Yesterday, 15 years after that moment—and one year, three months, and 16 days after the opposite of my imagined fate occurred—I tried to remember what had made me feel that way such a long time ago.
It’s easy to plot our lives into time periods, roles we enact, and milestones of achievement. But who remembers what blurred the lines in between?
Nothing unnatural happened in my household. Like everybody else, I went to school, came home, ate lunch, did homework, watched TV, ate dinner, and went to sleep.
Sometimes, especially as parents and children, we get so attached to the roles we play in each other’s lives that we forget why exactly we feel so connected to one another. Why some siblings can’t be separated and others won’t stay in the same room—why some parents secretly favor one child for no particular reason—why it’s possible to fall in love in 30 seconds, or spend five hours in conversation with a stranger.
Despite any spiritual, cultural, or scientific affiliation, I have always believed that something exists—whether in time, space, or sentiment—that goes beyond the reality in which we live now. That while we patter along our daily lives, planning catch-up phone calls and summer reunions, we are completely unaware that we were always headed where we are now.
We are drawn to certain people, whether we’re lucky enough for those to be our loved ones already, in a way we can’t explain. We would do well for ourselves to keep those certain people close to us, to surround ourselves with the energy of those who make us feel alive beyond our current life.
In the time since my father’s death, when people look at me from the outside in, they plot their reactions, with no wrong intention, into those same narrow constrictions. The loss of a father—the loss of a family member—the loss of a role model. In return, my reaction always remains silence. Because how do I explain that if you were connected to one person in so many different realities, no singular emotion could express an infinite loss?
On the flip side, how could I explain that no matter the current circumstances of my life, I believe, and have believed since I was thirteen, that in some eventual place, we are standing in the same space?
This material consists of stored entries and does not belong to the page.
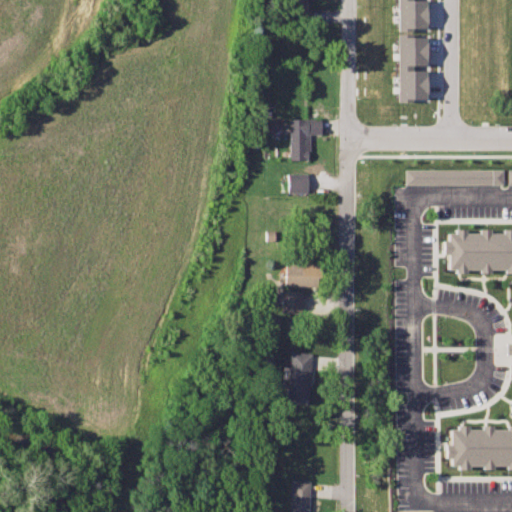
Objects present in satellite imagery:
building: (295, 5)
building: (285, 10)
building: (406, 11)
building: (410, 14)
building: (406, 61)
building: (411, 66)
road: (452, 70)
building: (301, 136)
building: (299, 137)
road: (428, 140)
building: (453, 176)
building: (509, 176)
building: (296, 182)
building: (295, 183)
crop: (111, 196)
road: (344, 256)
building: (300, 274)
building: (302, 274)
building: (292, 301)
building: (291, 302)
building: (273, 324)
road: (485, 341)
road: (408, 343)
building: (477, 348)
building: (477, 348)
building: (295, 377)
building: (298, 377)
building: (297, 495)
building: (295, 496)
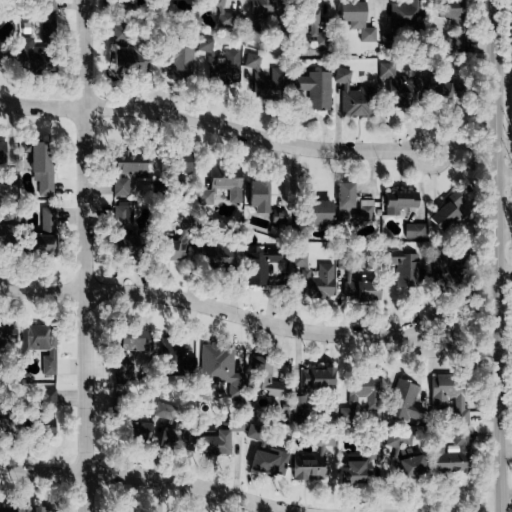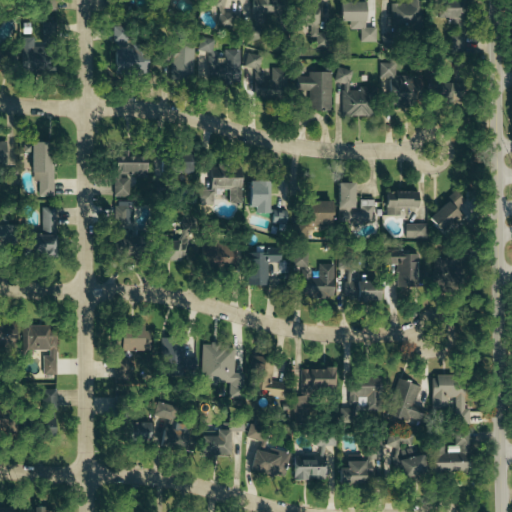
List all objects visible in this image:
building: (44, 4)
building: (260, 9)
building: (447, 10)
building: (219, 14)
building: (354, 19)
building: (308, 21)
building: (45, 30)
building: (456, 41)
building: (125, 53)
building: (28, 57)
building: (180, 60)
building: (215, 64)
building: (265, 78)
building: (438, 86)
building: (397, 87)
building: (313, 89)
building: (353, 95)
road: (505, 120)
road: (215, 125)
building: (1, 153)
building: (39, 170)
building: (124, 172)
building: (224, 184)
building: (255, 195)
building: (204, 197)
building: (397, 201)
building: (350, 206)
building: (446, 211)
building: (315, 213)
building: (44, 217)
building: (276, 217)
building: (119, 219)
building: (413, 230)
building: (38, 245)
building: (213, 254)
road: (497, 255)
road: (84, 256)
building: (259, 265)
building: (402, 270)
road: (505, 271)
building: (441, 276)
building: (311, 277)
building: (357, 288)
road: (216, 308)
building: (125, 339)
building: (31, 340)
building: (173, 358)
building: (118, 368)
building: (218, 369)
building: (264, 379)
building: (314, 379)
building: (448, 397)
building: (45, 398)
building: (404, 403)
building: (297, 407)
building: (235, 424)
building: (44, 426)
building: (133, 431)
building: (250, 431)
building: (175, 438)
building: (323, 440)
building: (213, 442)
building: (372, 448)
road: (506, 452)
building: (450, 455)
building: (267, 462)
building: (407, 464)
building: (306, 468)
building: (352, 471)
road: (147, 475)
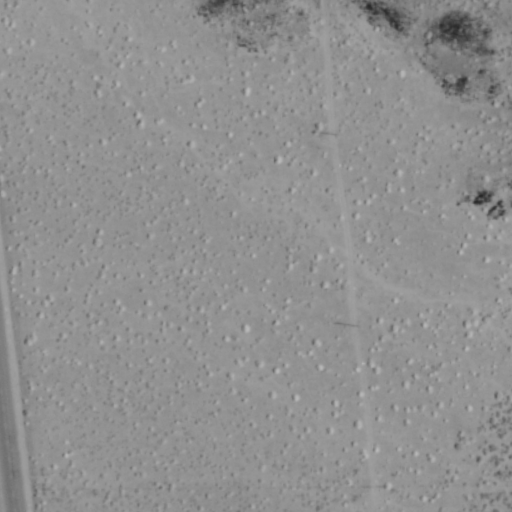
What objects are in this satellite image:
road: (346, 255)
road: (10, 409)
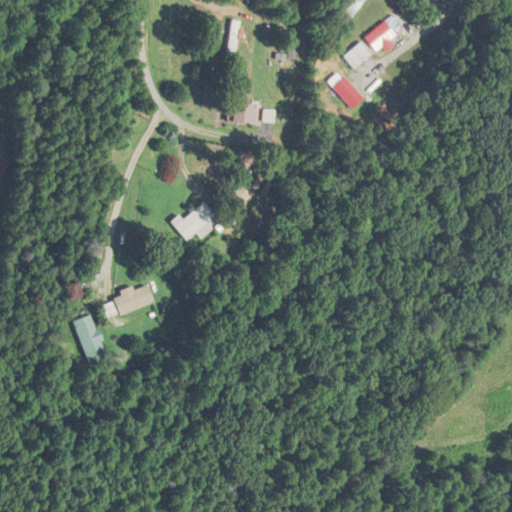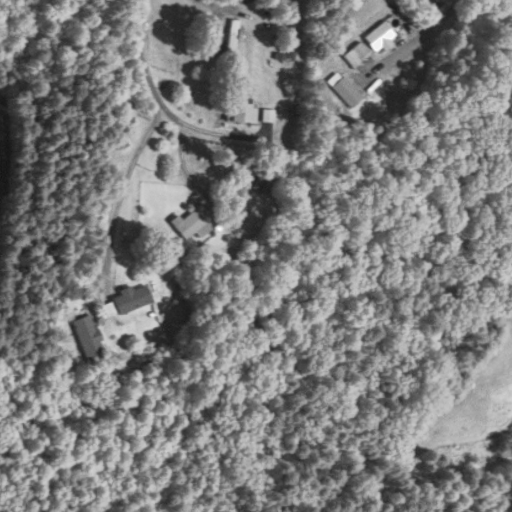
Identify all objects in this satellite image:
road: (218, 4)
building: (349, 7)
road: (419, 33)
building: (379, 36)
building: (232, 40)
building: (354, 53)
road: (144, 79)
building: (241, 112)
road: (116, 192)
building: (193, 221)
building: (125, 301)
building: (87, 340)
Whenever I look at my little nephew, who will soon be a year new, I’m reminded of that connection we have the ability to forge with our children—and of the tragic way in which we often overlook it.
The questions we don’t ask: Why was this child born to me? Is there a reason his behaviour questions my reflection in the mirror? Have we been brought together–in pairs, in groups, in cultures–to remind ourselves of parallel journeys?
Securing that sense of oneness is just as important as any other parental responsibility. If we expect so much from our children just because they are our own blood and toil, then are we not expected to give just as much of ourselves in return? That far beyond when our parenting duties come to a close, our children might still have something to hold on to?
The poem I wrote 15 years ago came back to me 5 days ago, from someone I first met unexpectedly on my father’s 50th birthday. She found one of my father’s diaries—in which he had copied down my poem in his own handwriting—and sent me the pages.
They arrived in my hands at no particularly opportune moment. But since then, I have read my own words over and over again, to remind myself of the comfort I had intended to impart.
Every now and then, when some of the words sound wiser than my own, I can’t distinguish between daddy’s voice and mine.